> **Your objective**:
Your reproduction of the entries should be exact and should contain no pictures.

[Opening The input section]

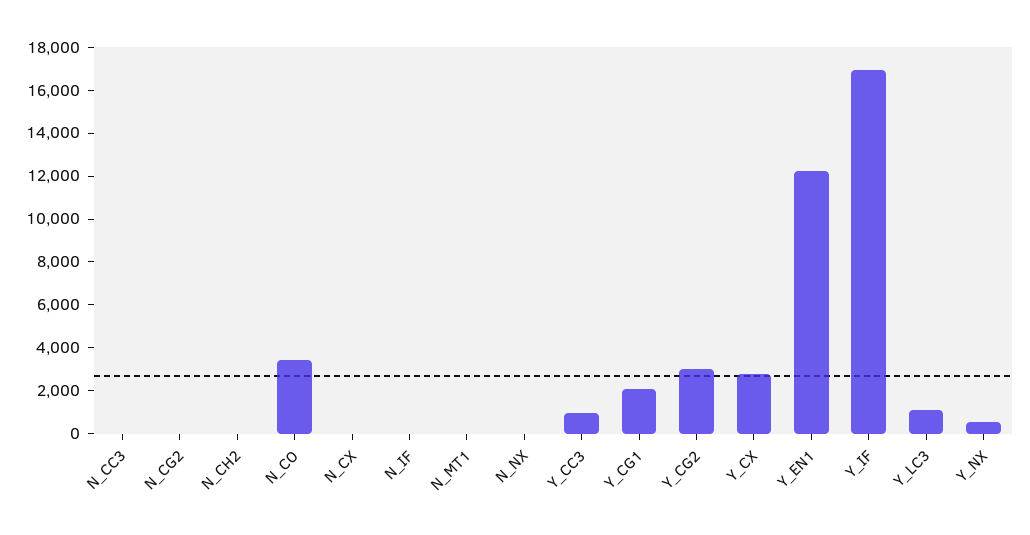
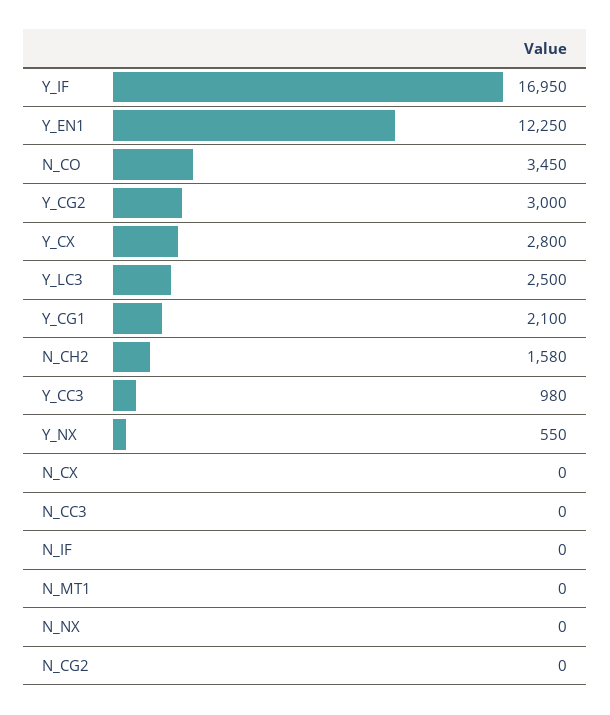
  {
    "N_CC3": 0,
    "N_CG2": 0,
-   "N_CH2": 0,
+   "N_CH2": 1580,
    "N_CO": 3450,
    "N_CX": 0,
    "N_IF": 0,
    "N_MT1": 0,
    "N_NX": 0,
    "Y_CC3": 980,
    "Y_CG1": 2100,
    "Y_CG2": 3000,
    "Y_CX": 2800,
    "Y_EN1": 12250,
    "Y_IF": 16950,
-   "Y_LC3": 1000,
+   "Y_LC3": 2500,
    "Y_NX": 550
  }

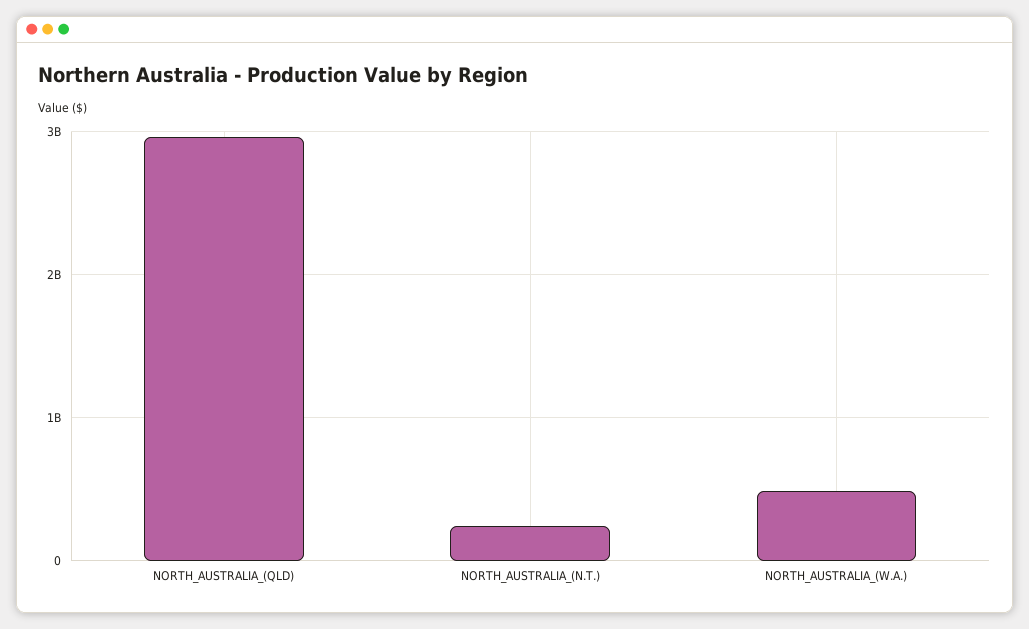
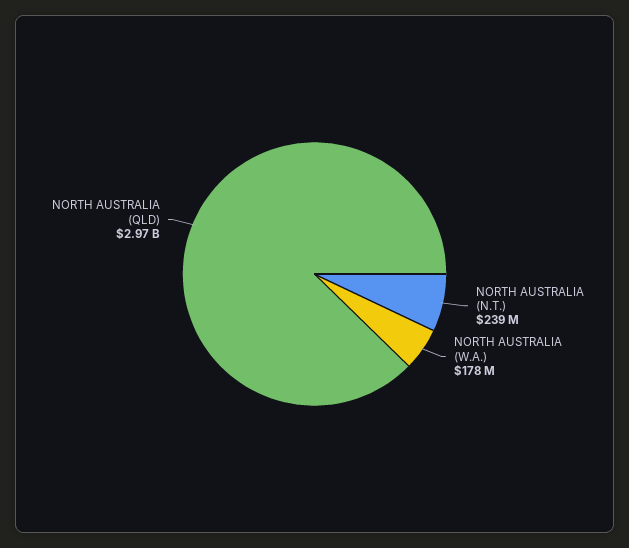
  {
    "NORTH_AUSTRALIA_(QLD)": 2970000000,
    "NORTH_AUSTRALIA_(N.T.)": 239000000,
-   "NORTH_AUSTRALIA_(W.A.)": 500000000
+   "NORTH_AUSTRALIA_(W.A.)": 178000000
  }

[Closing The input section]

> **Exercise response**:
  {
    "N_CC3": 0,
    "N_CG2": 0,
-   "N_CH2": 0,
+   "N_CH2": 1580,
    "N_CO": 3450,
    "N_CX": 0,
    "N_IF": 0,
    "N_MT1": 0,
    "N_NX": 0,
    "Y_CC3": 980,
    "Y_CG1": 2100,
    "Y_CG2": 3000,
    "Y_CX": 2800,
    "Y_EN1": 12250,
    "Y_IF": 16950,
-   "Y_LC3": 1000,
+   "Y_LC3": 2500,
    "Y_NX": 550
  }

  {
    "NORTH_AUSTRALIA_(QLD)": 2970000000,
    "NORTH_AUSTRALIA_(N.T.)": 239000000,
-   "NORTH_AUSTRALIA_(W.A.)": 500000000
+   "NORTH_AUSTRALIA_(W.A.)": 178000000
  }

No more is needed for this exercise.